● **Textabschnitt**:

###

Altruismus, anderen bedingungslos zu helfen, ist eine wichtige Charaktereigenschaft für unser soziales Miteinander. Etwas zu Essen an hungrige Menschen abzugeben, dürfte wohl zu den selbstlosesten - also altruistischsten - Taten gehören, die der Mensch kennt. Denn Essen ist eines unserer absoluten Grundbedürfnisse. Diese Selbstlosigkeit ist eine typisch menschliche Eigenschaft, erklärt Rodolfo Barragan von der University of Washington. Aber wo kommt dieses Verhalten eigentlich her? Um das herauszufinden, hat das Barragans Team ein Experiment mit rund 100 Kleinkindern im Alter von 19 Monaten gemacht:
Dabei saßen sich Forscher und Eineinhalbjährige getrennt von einem Tisch gegenüber. Der Erwachsene hatte eine leckere Erdbeere in der Hand und ließ sie dann fallen. Die Erdbeere fiel scheinbar aus Versehen vor die Füße des Kindes, außer Reichweite des Erwachsenen. Der bemühte sich einmal mit ausgestrecktem Arm, die Erdbeere zu erreichen, ein anderes Mal aber nicht. Darauf reagierten die Kinder unterschiedlich:
Als die Kleinkinder das sahen, griffen die meisten von ihnen nach den Früchten und gaben sie zurück. Das haben wir in der anderen Gruppe nicht oder zumindest nicht in gleichem Maße gesehen.

###

● **Datenliste**:

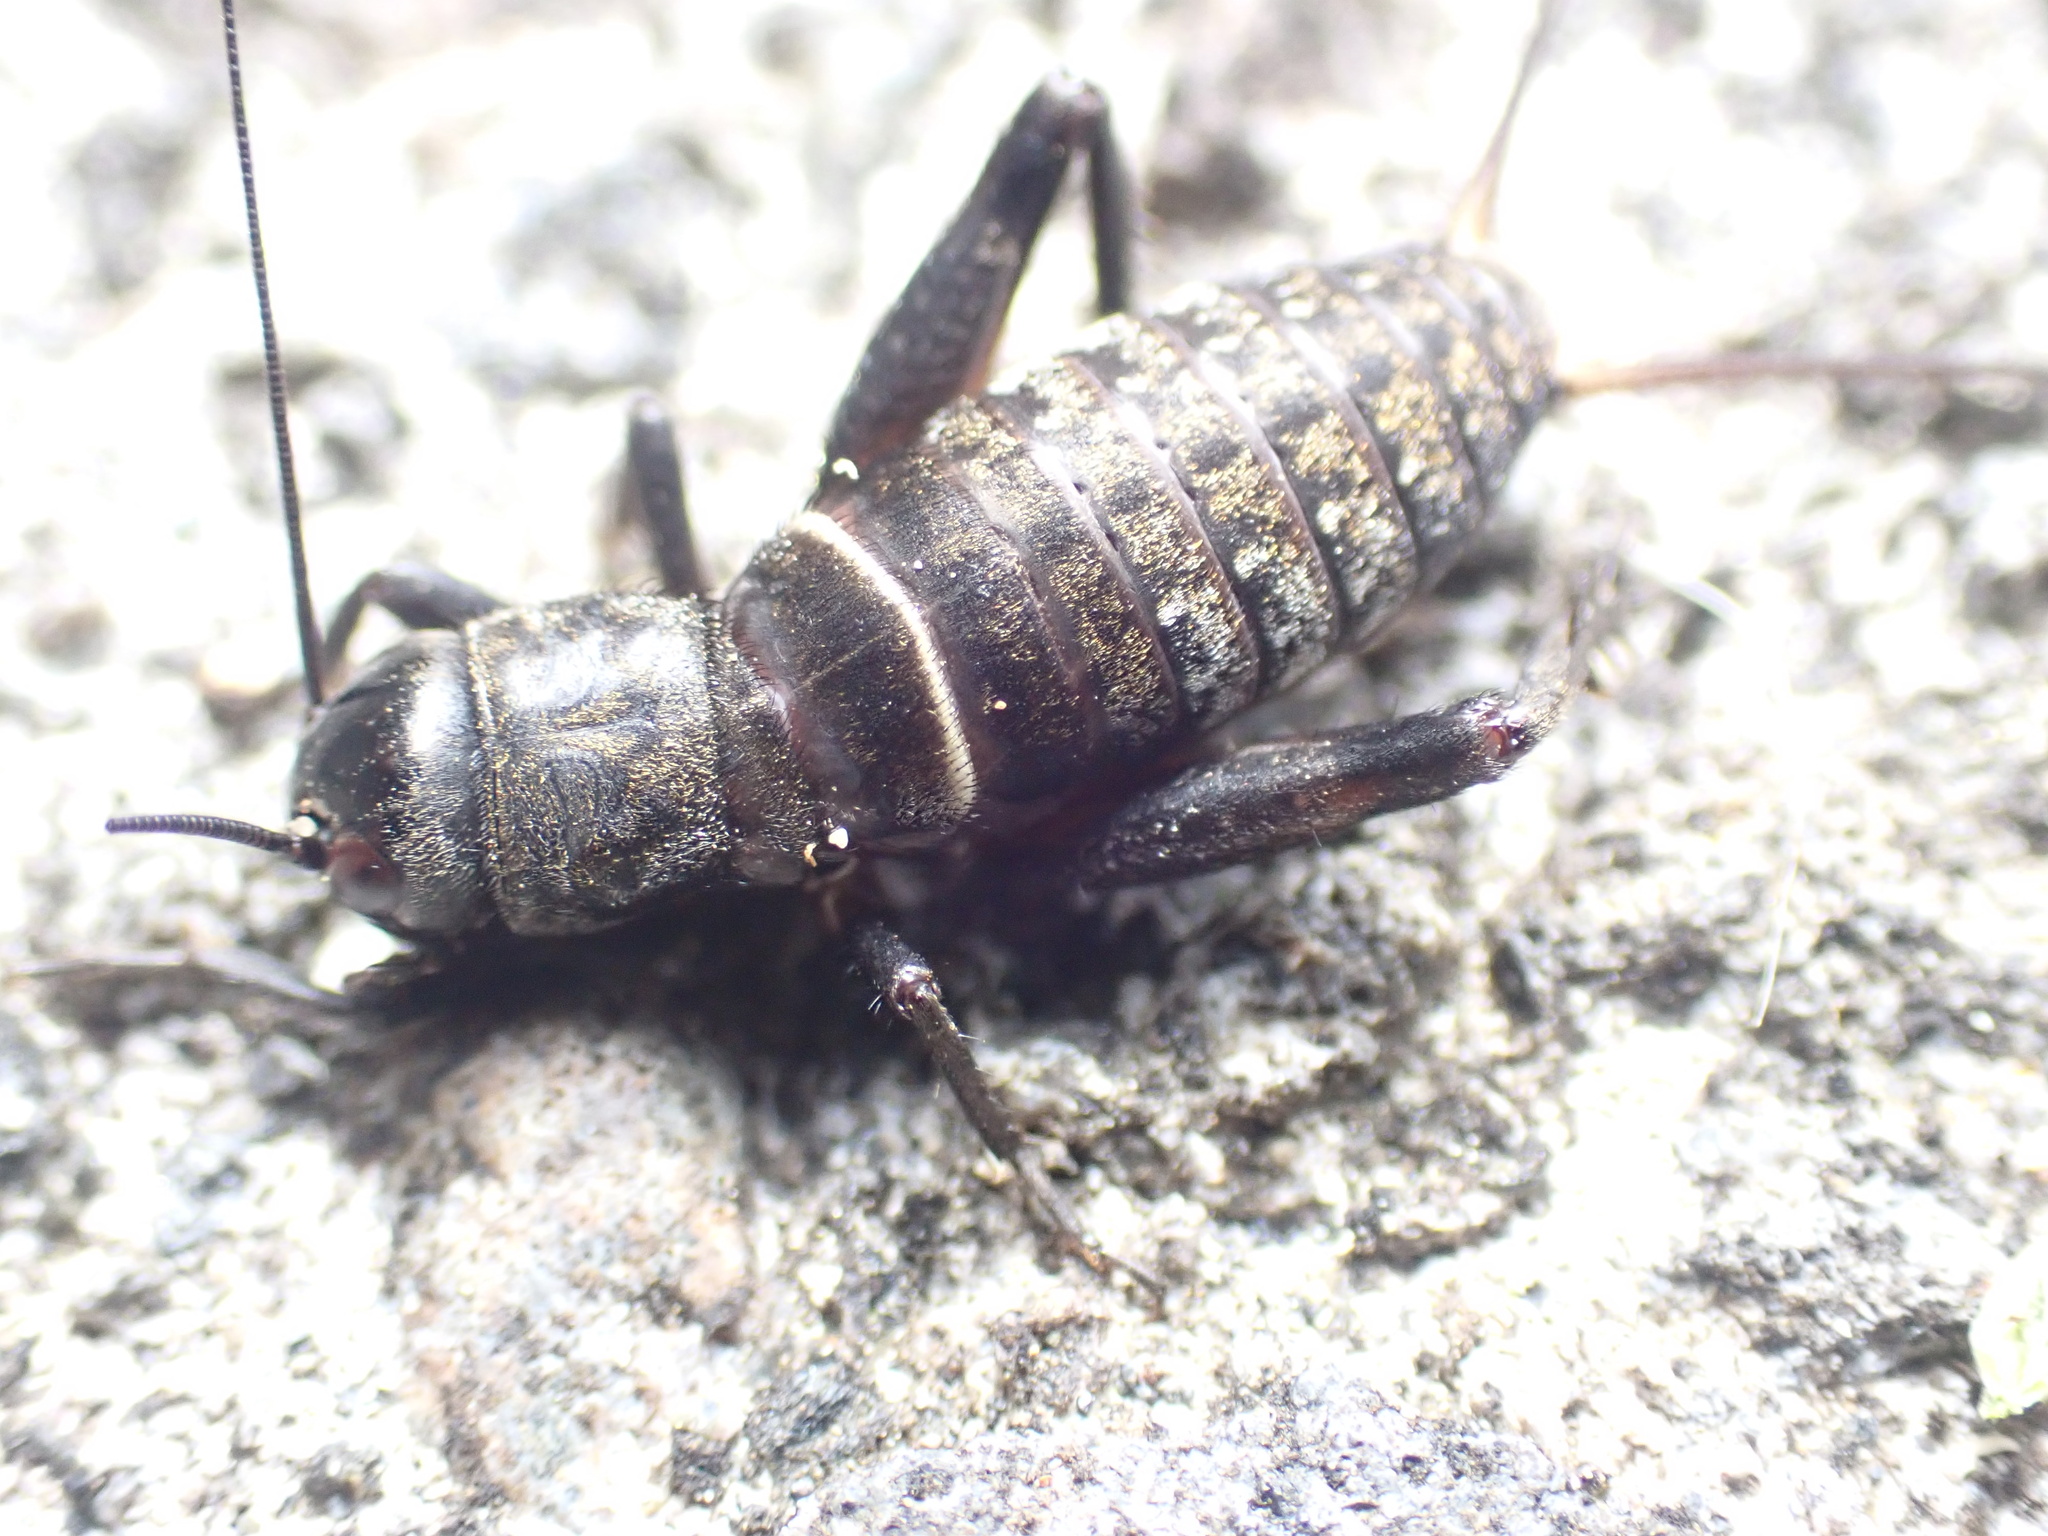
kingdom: Animalia
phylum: Arthropoda
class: Insecta
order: Orthoptera
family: Gryllidae
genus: Teleogryllus
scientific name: Teleogryllus commodus
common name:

###

● **Aufgabe 1**:
Suche im Text über Hilfsbereitschaft bei Kleinkindern alle Wörter, die „altruis“ oder „selbstlos“ enthalten, egal ob groß oder klein geschrieben. Schreib sie in der Form auf, in der sie dort stehen.
● **Aufgabe 2**:
Führe den Text über Hilfsbereitschaft bei Kleinkindern nach seinem letzten Satz fort.

● **Endgültige Antwort 1**:
Altruismus, selbstlosesten, altruistischsten, Selbstlosigkeit

● **Endgültige Antwort 2**:
Wollte der Fremde die Frucht, hat er sie also meist bekommen, erläutert Barragan weiter. Aber lag diese Hilfsbereitschaft vielleicht einfach daran, dass die Kinder satt waren - und die Frucht selbst zu essen, gerade keine Option war? Um das zu überprüfen, führten die Forscher eine zweite Studie durch - zu einem anderen Zeitpunkt:
Die Kleinkinder hatten diesmal etwas mehr Hunger, aßen selbst mehr Obst, halfen aber trotzdem.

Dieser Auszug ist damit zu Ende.